Der Dollar wird aktuell auch aus dem Grund schwächer, weil das Vertrauen in die USA nachlässt und sich größere Investoren vorsichtiger positionieren. Der fallende Dollarkurs ( Grafik 1) impliziert, dass globales Kapital die USA skeptischer betrachtet.

Nicht zuletzt bedeutet der schwächere Dollar für europäische Anleger, dass die Währungsentwicklung die Wertentwicklung mit US-Aktien verringert. Zwar sind die US-Indizes wie S&P500 und Nasdaq zum alten Höchststand zurückgekehrt. Doch aus der Sicht des europäischen Anlegers, muss der Währungseffekt berücksichtigt werden. Dann bemerkt man, dass bis zu den Höchstständen gut 10% fehlen.

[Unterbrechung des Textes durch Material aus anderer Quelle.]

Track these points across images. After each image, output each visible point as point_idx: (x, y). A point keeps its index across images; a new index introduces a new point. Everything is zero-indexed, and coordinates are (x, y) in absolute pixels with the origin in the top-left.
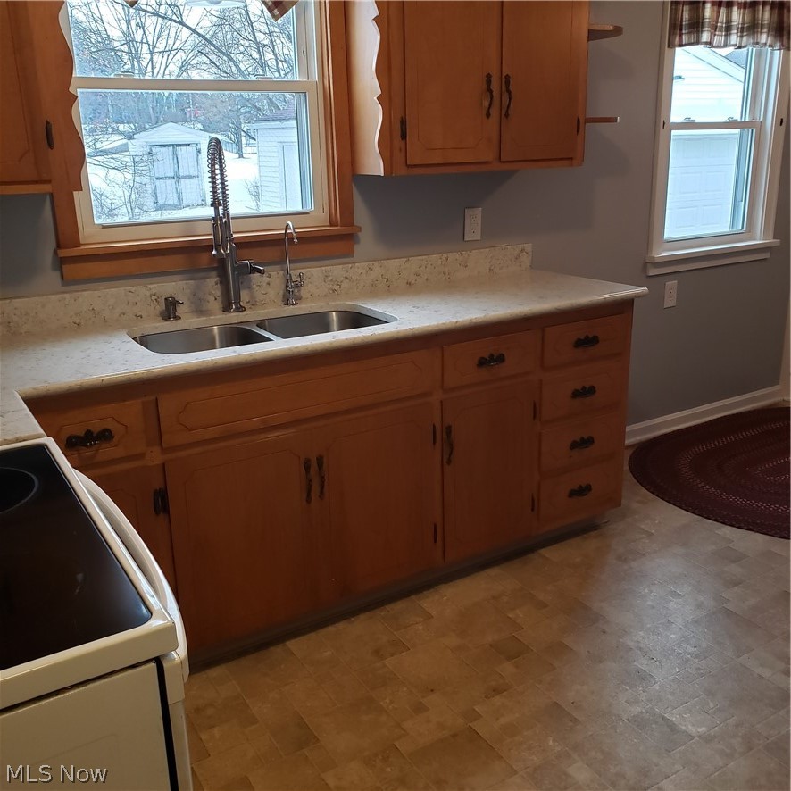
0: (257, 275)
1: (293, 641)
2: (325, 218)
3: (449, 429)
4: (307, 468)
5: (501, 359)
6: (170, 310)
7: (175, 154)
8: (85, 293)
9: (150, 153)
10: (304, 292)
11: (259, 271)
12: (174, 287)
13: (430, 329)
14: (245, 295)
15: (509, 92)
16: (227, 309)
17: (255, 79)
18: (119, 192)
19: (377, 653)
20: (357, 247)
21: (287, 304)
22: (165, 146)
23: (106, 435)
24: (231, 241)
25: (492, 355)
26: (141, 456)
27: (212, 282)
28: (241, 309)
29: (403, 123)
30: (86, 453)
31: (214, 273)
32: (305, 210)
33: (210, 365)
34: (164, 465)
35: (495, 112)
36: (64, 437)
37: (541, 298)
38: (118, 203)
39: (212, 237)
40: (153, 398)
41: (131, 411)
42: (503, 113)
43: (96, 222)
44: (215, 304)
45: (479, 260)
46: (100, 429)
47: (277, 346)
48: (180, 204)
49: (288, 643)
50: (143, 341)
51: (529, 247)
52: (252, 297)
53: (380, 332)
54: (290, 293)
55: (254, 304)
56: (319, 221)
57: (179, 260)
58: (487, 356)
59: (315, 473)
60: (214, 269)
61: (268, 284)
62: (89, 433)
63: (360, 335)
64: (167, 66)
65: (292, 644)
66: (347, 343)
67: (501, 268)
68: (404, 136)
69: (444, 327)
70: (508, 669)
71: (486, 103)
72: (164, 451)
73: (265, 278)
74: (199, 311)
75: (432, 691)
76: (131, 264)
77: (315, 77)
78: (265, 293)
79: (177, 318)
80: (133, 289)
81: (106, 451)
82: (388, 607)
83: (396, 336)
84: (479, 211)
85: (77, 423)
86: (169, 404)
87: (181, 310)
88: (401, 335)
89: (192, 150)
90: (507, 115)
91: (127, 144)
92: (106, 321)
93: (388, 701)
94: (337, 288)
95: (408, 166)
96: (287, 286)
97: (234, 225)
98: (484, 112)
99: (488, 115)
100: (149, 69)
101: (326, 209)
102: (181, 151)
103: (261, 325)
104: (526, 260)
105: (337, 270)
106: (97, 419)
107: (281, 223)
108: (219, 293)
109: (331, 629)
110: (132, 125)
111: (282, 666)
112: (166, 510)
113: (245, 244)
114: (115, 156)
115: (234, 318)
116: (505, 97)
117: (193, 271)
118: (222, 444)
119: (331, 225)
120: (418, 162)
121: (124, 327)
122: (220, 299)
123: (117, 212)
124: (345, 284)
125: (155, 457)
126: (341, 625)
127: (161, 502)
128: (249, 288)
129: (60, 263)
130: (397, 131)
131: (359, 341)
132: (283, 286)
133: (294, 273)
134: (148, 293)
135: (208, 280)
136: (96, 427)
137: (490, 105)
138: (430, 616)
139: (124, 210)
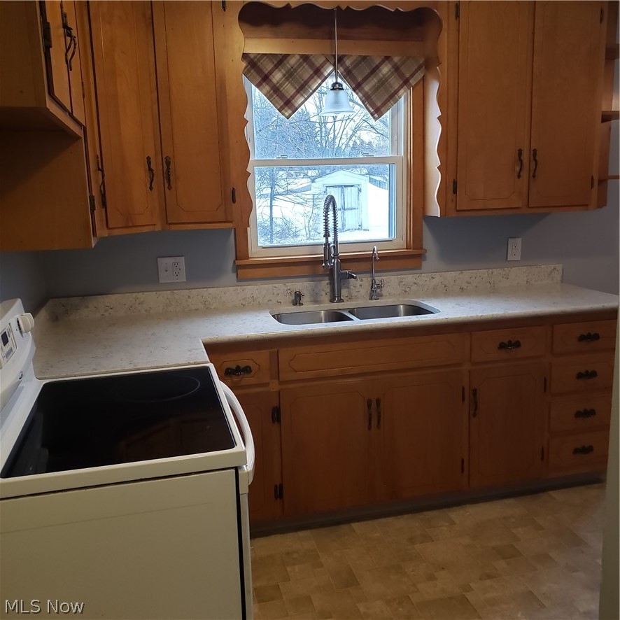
0: (353, 279)
1: (357, 524)
2: (402, 243)
3: (475, 392)
4: (369, 406)
5: (518, 344)
6: (298, 299)
7: (343, 192)
8: (249, 287)
9: (325, 192)
10: (384, 292)
11: (353, 277)
12: (301, 285)
13: (460, 319)
14: (344, 292)
15: (535, 160)
16: (332, 301)
17: (362, 157)
18: (302, 220)
19: (412, 540)
20: (424, 263)
21: (371, 299)
22: (336, 186)
23: (247, 370)
24: (338, 258)
25: (510, 342)
26: (267, 385)
27: (325, 284)
28: (341, 301)
29: (455, 183)
30: (235, 379)
31: (327, 278)
32: (390, 239)
33: (310, 332)
34: (279, 392)
35: (525, 174)
36: (224, 368)
37: (554, 303)
38: (301, 227)
39: (323, 255)
40: (276, 350)
41: (263, 357)
42: (531, 174)
43: (259, 245)
44: (325, 297)
45: (518, 274)
46: (245, 365)
47: (356, 323)
48: (343, 229)
49: (353, 525)
50: (279, 318)
51: (559, 267)
52: (350, 293)
53: (424, 319)
54: (375, 292)
55: (350, 298)
56: (399, 246)
57: (306, 268)
58: (506, 342)
59: (374, 410)
60: (327, 275)
61: (361, 285)
62: (238, 367)
63: (409, 320)
64: (344, 129)
65: (355, 525)
66: (398, 325)
67: (536, 281)
68: (455, 192)
69: (471, 319)
70: (501, 564)
71: (518, 169)
72: (281, 383)
73: (359, 282)
74: (316, 301)
75: (443, 568)
76: (277, 270)
77: (402, 154)
78: (358, 290)
79: (301, 304)
80: (277, 285)
81: (247, 380)
82: (426, 513)
83: (434, 322)
84: (519, 241)
85: (232, 361)
86: (285, 355)
87: (304, 300)
88: (438, 322)
89: (355, 189)
90: (534, 176)
91: (310, 185)
92: (260, 304)
93: (411, 569)
94: (408, 289)
95: (458, 211)
96: (372, 287)
97: (340, 248)
98: (516, 175)
99: (519, 176)
100: (332, 131)
101: (404, 238)
102: (347, 190)
103: (351, 312)
104: (558, 277)
105: (409, 278)
106: (243, 359)
107: (370, 247)
108: (328, 290)
109: (383, 520)
110: (317, 171)
111: (346, 537)
112: (279, 420)
113: (345, 260)
114: (299, 194)
115: (336, 306)
116: (533, 163)
117: (314, 276)
118: (316, 383)
119: (407, 248)
120: (465, 209)
121: (269, 308)
122: (329, 294)
123: (298, 233)
124: (414, 287)
125: (275, 386)
126: (390, 519)
127: (276, 415)
128: (348, 288)
129: (237, 268)
130: (451, 187)
131: (407, 324)
132: (370, 288)
133: (378, 280)
134: (286, 289)
135: (323, 282)
136: (243, 364)
137: (521, 170)
138: (454, 523)
139: (303, 232)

Gegenüberstellung der Wertentwicklung des S&P500 im 1.Halbjahr 2025
S&P500 in Dollar (schwarz), S&P500 in Euro (blau)

Der Blick voraus
Die Aussetzung der Zölle endet am 8. Juli, dann treten diese in Kraft. Vielleicht verschiebt Trump die Einführung der Zölle nochmals, vielleicht werden Deals mit einigen Staaten bekannt gegeben.

So oder so werden die Börsen erneut mit dem Zoll-Thema konfrontiert. Dies sollte man bei kurzfristigen Anlageentscheidungen im Hinterkopf haben.